UM PASSEIO PELOS ALPES LITERÁRIOS

terça-feira, 24 de abril de 2018

Robert Lowel - A Mim Mesmo Decifrando

O poeta vê muito de si como o mel que perdura nas páginas que traz à luz, enquanto elemento capaz de atrair leitores mesmo quando já houver partido deste mundo: a obra, uma vez aberta, assemelha-se ao seu esquife descerrado, a oferecer guloseimas a todos nós – os “ursos” que estamos à cata de mensagens... melífluas.

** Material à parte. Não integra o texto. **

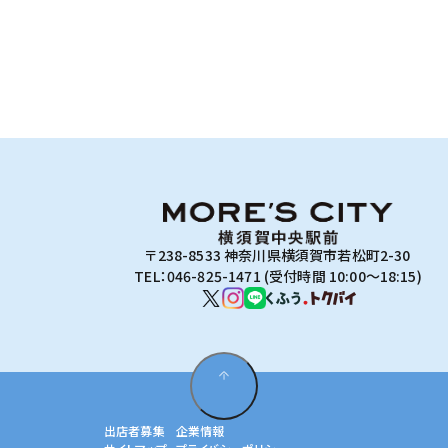
〒238-8533 神奈川県横須賀市若松町2-30
TEL：046-825-1471 (受付時間 10:00～18:15)
出店者募集
企業情報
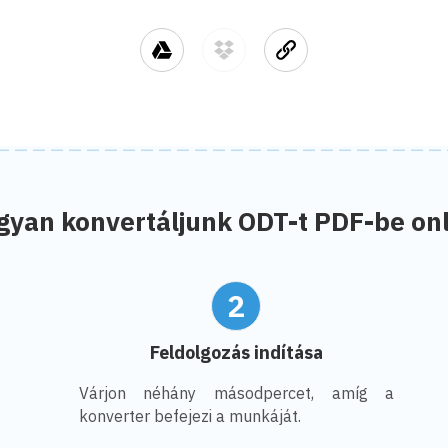
gyan konvertáljunk ODT-t PDF-be onl
2
Feldolgozás indítása
Várjon néhány másodpercet, amíg a
konverter befejezi a munkáját.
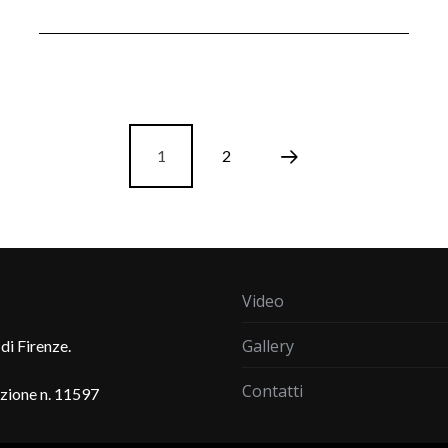
1
2
Video
Gallery
di Firenze.
Contatti
azione n. 11597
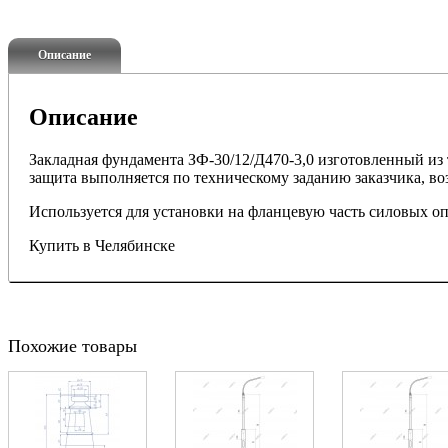
Описание
Описание
Закладная фундамента ЗФ-30/12/Д470-3,0 изготовленный из 
защита выполняется по техническому заданию заказчика, 
Используется для установки на фланцевую часть силовых о
Купить в Челябинске
Похожие товары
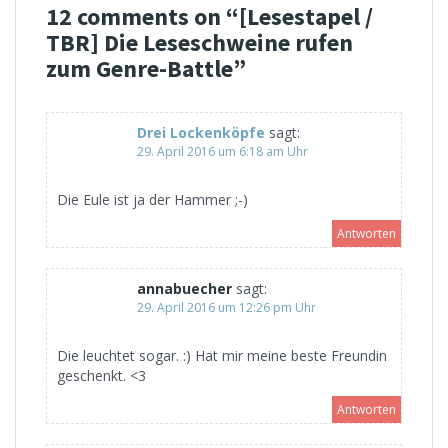
12 comments on “
[Lesestapel /
TBR] Die Leseschweine rufen
zum Genre-Battle
”
Drei Lockenköpfe
sagt:
29. April 2016 um 6:18 am Uhr
Die Eule ist ja der Hammer ;-)
Antworten
annabuecher
sagt:
29. April 2016 um 12:26 pm Uhr
Die leuchtet sogar. :) Hat mir meine beste Freundin
geschenkt. <3
Antworten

Seriam mesmo mensagens “melífluas” o que procuramos? Ou tudo não passaria de simples metáfora, o mel podendo ser substituído, por exemplo, por um ímã ou algo fascinante e sedutor? O que importa é o máximo de relevância no escrito, para que ele possa vencer, por décadas, centúrias ou milênios, a prova cabal do tempo!

J.A.R. – H.C.

Robert Lowell
(1917-1977)

Reading Myself

Like thousands I took just pride and more than just,
struck matches that brought my blood to a boil;
I memorized the tricks to set the river on fire –
somehow never wrote something to go back to.
Can I suppose I am finished with wax flowers
and have earned my grass on the minor slopes of Parnassus...
No honeycomb is built without a bee
adding circle to circle, cell to cell,
the wax and honey of a mausoleum –
this round dome proves its maker is alive;
the corpse of the insect lives embalmed in honey,
prays that its perishable work live long
enough for the sweet tooth bear to desecrate –
this open book... my open coffin.

Leitura Noturna
(Delphin Enjolras: pintora francesa)

A Mim Mesmo Decifrando

Como milhares, saturei-me só de orgulho e mais do
que o razoável,
risquei fósforos que levaram o meu sangue a ferver;
memorizei as artimanhas para atear fogo ao rio –
seja como for, jamais escrevi algo para voltar atrás.
Posso supor que findei com um buquê de flores de cera,
havendo colhido erva nas ladeiras menores do Parnaso...
Não se constrói nenhuma colmeia sem uma abelha
a acrescer círculo ao círculo, célula à célula,
a cera e o mel de um mausoléu –
este domo redondo prova que o seu autor está vivo;
os despojos do inseto vivem embalsamados no mel,
rogando para que o seu efêmero trabalho subsista o tempo
suficiente para que o urso glutão por doces o profane –
este livro aberto... meu descerrado esquife.

Referência:

LOWELL, Robert. Reading myself. In: McCLATCHY, J. D. (Ed.). The vintage book of contemporary american poetry. 2nd ed. New York, NY: Vintage Books (A Division of Random House Inc.), march 2003. p. 19.